Charlotte arrived at Botany Bay on 20 January 1788, but the convicts remained onboard until the fleet sailed to Port Jackson six days later. It was during this time that Barrett created the Charlotte Medal as a memento of their arrival, at the request of White, from a silver kidney dish and using tools provided by White. The medal is considered to be the first work of Australian colonial art. He also created a smaller and less elaborate copper version of the medal for White's servant, William Broughton. (Note: The roles of Barrett, White and Broughton in the creation of the medals are generally accepted as mostly likely to be the case, but some of the sources allow for a degree of uncertainty.)
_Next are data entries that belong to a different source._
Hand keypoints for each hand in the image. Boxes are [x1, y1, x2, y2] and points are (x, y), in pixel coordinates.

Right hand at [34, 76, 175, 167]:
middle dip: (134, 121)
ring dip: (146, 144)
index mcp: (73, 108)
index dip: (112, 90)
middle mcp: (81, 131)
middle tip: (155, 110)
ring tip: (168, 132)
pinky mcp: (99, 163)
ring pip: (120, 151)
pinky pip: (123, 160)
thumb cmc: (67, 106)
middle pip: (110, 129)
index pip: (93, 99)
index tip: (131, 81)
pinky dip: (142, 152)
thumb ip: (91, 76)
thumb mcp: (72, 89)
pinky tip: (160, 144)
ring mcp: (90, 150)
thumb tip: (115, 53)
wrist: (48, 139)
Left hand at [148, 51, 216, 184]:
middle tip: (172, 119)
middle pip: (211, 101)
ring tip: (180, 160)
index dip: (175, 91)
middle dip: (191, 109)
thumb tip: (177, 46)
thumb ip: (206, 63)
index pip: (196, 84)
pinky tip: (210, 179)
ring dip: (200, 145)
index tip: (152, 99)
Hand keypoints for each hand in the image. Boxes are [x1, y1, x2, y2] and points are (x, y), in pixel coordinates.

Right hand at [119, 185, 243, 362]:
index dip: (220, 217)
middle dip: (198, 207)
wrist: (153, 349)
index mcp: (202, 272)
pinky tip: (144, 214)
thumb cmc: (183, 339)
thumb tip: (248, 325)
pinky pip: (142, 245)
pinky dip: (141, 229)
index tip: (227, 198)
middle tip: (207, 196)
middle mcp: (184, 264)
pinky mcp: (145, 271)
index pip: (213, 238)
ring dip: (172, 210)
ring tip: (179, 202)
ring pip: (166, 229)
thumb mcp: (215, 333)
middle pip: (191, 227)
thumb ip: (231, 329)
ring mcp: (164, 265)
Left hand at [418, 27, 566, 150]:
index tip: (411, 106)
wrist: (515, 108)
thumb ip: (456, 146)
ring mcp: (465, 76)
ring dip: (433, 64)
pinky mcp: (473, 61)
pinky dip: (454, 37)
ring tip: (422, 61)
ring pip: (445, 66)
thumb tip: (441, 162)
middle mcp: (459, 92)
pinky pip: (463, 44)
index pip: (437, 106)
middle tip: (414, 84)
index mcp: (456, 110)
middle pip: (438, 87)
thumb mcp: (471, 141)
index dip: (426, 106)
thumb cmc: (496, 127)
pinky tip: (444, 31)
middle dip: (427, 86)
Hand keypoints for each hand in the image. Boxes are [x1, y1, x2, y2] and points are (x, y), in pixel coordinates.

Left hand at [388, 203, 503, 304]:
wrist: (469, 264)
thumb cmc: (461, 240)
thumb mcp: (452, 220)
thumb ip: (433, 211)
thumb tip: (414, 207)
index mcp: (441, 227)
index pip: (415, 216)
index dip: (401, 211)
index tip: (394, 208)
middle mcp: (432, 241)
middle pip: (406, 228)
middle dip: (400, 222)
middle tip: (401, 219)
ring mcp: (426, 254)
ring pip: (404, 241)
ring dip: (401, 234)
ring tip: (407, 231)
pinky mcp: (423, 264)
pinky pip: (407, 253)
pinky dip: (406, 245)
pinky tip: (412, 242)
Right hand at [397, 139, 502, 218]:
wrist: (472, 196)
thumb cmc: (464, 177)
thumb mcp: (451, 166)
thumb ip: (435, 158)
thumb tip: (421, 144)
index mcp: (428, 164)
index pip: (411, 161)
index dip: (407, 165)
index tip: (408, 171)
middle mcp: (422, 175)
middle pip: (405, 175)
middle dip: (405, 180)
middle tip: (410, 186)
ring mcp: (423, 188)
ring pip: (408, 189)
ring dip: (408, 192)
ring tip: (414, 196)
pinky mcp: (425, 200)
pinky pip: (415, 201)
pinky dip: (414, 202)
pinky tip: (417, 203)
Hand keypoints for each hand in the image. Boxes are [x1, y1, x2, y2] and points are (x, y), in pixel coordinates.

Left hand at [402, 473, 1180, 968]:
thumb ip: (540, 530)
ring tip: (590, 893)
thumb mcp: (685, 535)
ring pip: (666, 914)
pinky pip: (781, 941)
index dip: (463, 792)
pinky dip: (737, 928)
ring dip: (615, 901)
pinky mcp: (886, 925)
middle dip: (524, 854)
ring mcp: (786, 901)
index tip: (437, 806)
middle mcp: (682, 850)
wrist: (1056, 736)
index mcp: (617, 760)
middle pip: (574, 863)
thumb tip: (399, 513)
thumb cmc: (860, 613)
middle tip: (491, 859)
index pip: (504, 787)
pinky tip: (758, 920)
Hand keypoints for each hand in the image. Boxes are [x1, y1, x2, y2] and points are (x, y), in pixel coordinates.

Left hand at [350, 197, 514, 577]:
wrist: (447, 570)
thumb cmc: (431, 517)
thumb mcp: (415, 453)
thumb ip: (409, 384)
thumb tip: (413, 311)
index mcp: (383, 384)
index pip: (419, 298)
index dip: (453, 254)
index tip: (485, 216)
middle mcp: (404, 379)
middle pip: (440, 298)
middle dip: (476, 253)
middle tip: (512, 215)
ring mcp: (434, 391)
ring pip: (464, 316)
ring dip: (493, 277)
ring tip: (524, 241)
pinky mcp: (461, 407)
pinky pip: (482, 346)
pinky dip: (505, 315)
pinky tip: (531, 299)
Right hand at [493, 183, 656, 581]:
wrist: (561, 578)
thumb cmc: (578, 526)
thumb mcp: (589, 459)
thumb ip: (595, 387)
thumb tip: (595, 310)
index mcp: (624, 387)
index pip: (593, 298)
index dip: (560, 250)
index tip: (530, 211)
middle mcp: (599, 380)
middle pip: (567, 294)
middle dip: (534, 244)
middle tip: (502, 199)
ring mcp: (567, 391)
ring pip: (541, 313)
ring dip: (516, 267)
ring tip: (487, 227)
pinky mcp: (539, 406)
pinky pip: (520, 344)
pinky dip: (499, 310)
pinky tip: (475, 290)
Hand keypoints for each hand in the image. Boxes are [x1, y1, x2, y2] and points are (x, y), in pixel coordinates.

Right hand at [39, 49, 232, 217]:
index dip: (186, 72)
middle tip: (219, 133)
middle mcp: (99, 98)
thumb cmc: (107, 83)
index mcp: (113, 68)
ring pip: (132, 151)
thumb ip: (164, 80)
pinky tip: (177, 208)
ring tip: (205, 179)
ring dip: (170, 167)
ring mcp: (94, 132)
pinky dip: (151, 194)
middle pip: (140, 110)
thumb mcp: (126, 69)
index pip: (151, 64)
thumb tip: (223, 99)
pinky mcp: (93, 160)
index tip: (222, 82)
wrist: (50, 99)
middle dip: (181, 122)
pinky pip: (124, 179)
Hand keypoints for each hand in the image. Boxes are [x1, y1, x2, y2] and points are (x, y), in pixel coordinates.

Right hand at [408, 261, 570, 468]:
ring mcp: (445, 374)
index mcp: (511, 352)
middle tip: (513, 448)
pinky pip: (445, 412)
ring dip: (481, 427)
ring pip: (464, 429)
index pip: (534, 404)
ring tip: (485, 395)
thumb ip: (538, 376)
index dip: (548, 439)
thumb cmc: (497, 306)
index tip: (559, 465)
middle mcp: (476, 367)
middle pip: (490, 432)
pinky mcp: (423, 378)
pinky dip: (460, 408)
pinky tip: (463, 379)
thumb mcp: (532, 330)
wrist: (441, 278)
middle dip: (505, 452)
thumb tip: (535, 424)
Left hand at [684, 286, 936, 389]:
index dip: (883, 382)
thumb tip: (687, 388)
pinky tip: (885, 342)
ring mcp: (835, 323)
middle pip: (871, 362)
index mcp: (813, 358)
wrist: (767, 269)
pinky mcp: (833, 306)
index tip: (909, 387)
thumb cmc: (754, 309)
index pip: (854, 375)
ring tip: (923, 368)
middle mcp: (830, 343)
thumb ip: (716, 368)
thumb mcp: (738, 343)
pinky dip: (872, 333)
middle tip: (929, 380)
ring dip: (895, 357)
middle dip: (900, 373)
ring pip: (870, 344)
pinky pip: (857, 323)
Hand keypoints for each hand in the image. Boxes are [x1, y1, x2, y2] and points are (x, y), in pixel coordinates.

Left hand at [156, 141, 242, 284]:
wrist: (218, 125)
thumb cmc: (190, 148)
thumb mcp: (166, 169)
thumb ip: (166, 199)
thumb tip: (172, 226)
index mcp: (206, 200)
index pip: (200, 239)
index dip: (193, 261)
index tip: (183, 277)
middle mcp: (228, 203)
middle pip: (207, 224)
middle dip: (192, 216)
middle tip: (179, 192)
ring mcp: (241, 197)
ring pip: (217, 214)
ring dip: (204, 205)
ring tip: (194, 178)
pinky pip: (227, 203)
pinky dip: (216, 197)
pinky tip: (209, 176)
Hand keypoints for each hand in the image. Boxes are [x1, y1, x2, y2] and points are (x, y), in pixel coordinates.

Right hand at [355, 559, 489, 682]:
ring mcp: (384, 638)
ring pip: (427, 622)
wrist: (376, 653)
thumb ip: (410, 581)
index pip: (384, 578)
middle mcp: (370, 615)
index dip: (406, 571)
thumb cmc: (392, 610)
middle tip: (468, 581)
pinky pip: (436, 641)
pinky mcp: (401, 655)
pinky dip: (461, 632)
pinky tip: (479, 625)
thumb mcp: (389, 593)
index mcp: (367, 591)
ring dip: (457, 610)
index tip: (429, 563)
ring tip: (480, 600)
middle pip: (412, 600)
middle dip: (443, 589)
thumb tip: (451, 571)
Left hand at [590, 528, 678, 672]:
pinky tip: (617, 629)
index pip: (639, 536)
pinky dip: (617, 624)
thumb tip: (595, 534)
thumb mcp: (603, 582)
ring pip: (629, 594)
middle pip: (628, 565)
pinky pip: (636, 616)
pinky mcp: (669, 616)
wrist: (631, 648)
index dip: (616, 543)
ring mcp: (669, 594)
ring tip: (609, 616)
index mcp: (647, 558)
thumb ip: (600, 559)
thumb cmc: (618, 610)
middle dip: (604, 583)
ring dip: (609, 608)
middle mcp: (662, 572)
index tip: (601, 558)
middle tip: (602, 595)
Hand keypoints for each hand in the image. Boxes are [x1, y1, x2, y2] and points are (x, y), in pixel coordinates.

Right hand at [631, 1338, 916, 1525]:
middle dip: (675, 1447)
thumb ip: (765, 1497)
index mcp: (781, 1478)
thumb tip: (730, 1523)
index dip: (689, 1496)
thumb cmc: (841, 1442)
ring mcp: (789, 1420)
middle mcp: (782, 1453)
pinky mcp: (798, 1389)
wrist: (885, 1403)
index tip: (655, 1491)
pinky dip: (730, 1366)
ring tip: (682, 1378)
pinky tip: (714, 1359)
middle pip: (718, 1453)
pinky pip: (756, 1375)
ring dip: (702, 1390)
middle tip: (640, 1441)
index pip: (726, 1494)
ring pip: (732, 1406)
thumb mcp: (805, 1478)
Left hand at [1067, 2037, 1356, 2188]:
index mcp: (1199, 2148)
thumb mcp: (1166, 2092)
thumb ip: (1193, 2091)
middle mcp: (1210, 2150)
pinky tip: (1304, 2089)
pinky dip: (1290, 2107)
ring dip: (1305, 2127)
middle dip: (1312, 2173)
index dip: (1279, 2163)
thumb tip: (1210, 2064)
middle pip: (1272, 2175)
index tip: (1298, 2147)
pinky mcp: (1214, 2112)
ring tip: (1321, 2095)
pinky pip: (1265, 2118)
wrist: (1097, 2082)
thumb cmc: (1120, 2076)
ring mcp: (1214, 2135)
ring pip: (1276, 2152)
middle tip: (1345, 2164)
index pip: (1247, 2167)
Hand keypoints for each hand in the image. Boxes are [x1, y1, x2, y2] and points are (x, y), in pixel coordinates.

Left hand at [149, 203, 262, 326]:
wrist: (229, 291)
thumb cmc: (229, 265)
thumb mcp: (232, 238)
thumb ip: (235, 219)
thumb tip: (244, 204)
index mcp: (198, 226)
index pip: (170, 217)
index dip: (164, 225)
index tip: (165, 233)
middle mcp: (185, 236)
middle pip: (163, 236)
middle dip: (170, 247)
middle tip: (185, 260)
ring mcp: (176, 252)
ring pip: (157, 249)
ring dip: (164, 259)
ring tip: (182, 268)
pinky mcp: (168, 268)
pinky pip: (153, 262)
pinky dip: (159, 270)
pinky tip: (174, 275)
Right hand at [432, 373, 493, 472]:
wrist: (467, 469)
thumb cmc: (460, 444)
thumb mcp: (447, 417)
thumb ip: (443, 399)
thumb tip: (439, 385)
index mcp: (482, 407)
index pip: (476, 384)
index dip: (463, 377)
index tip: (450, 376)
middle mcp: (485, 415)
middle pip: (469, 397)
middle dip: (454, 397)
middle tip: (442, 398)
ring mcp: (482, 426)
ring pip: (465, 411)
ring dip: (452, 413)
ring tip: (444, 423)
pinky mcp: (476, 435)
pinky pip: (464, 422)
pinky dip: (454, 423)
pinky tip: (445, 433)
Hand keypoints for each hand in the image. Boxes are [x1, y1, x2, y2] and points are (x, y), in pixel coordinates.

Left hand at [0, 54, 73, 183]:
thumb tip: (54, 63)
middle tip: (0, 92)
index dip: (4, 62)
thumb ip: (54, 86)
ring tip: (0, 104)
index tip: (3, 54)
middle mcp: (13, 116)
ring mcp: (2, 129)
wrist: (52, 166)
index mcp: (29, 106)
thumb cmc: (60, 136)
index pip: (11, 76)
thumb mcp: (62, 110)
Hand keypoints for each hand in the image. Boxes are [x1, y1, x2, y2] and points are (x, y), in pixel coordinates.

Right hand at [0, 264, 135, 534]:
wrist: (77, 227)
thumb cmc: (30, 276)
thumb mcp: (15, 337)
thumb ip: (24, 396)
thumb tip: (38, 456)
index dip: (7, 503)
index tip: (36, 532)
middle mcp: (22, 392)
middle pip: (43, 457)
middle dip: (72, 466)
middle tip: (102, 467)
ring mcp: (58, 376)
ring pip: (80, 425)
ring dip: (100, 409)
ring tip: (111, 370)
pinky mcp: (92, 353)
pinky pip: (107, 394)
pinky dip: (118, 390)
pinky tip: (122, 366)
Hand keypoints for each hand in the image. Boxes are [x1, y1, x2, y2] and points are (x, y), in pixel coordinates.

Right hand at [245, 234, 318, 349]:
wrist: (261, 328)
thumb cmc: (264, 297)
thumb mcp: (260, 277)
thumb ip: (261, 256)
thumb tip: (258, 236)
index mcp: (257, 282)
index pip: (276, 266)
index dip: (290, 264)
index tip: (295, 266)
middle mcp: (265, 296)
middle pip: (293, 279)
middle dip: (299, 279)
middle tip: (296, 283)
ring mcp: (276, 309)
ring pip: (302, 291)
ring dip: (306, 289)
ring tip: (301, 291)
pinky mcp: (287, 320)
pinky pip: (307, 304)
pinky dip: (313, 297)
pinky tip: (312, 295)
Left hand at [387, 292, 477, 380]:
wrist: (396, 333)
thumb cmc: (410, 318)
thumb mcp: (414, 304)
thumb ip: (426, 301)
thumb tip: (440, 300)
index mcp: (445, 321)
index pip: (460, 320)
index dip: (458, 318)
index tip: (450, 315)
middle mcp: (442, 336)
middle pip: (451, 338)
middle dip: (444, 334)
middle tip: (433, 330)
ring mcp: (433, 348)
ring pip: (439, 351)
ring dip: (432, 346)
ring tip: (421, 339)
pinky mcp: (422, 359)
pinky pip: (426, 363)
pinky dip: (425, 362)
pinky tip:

Within a month of disembarking at Port Jackson, Barrett was in trouble with the law again. He and three other convicts were tried and found guilty of the organised theft of rations from the stores. Conditions in the new colony were harsh, food was scarce, and Governor Arthur Phillip had previously warned the convicts that stealing would be punished by death. Barrett and two of his co-conspirators were sentenced to execution; the other two were subsequently reprieved, but Barrett was hanged on 27 February 1788, becoming the first person executed in the new colony. The body was left to hang for an hour, then buried nearby. The area became known as Hangman's Hill; it is in the locality of what is now known as The Rocks. A Royal Australian Historical Society plaque on the corner of Essex and Harrington Streets marks the approximate location.

==In popular culture==
Barrett was portrayed by Julian Rhind-Tutt in the 2015 TV series Banished.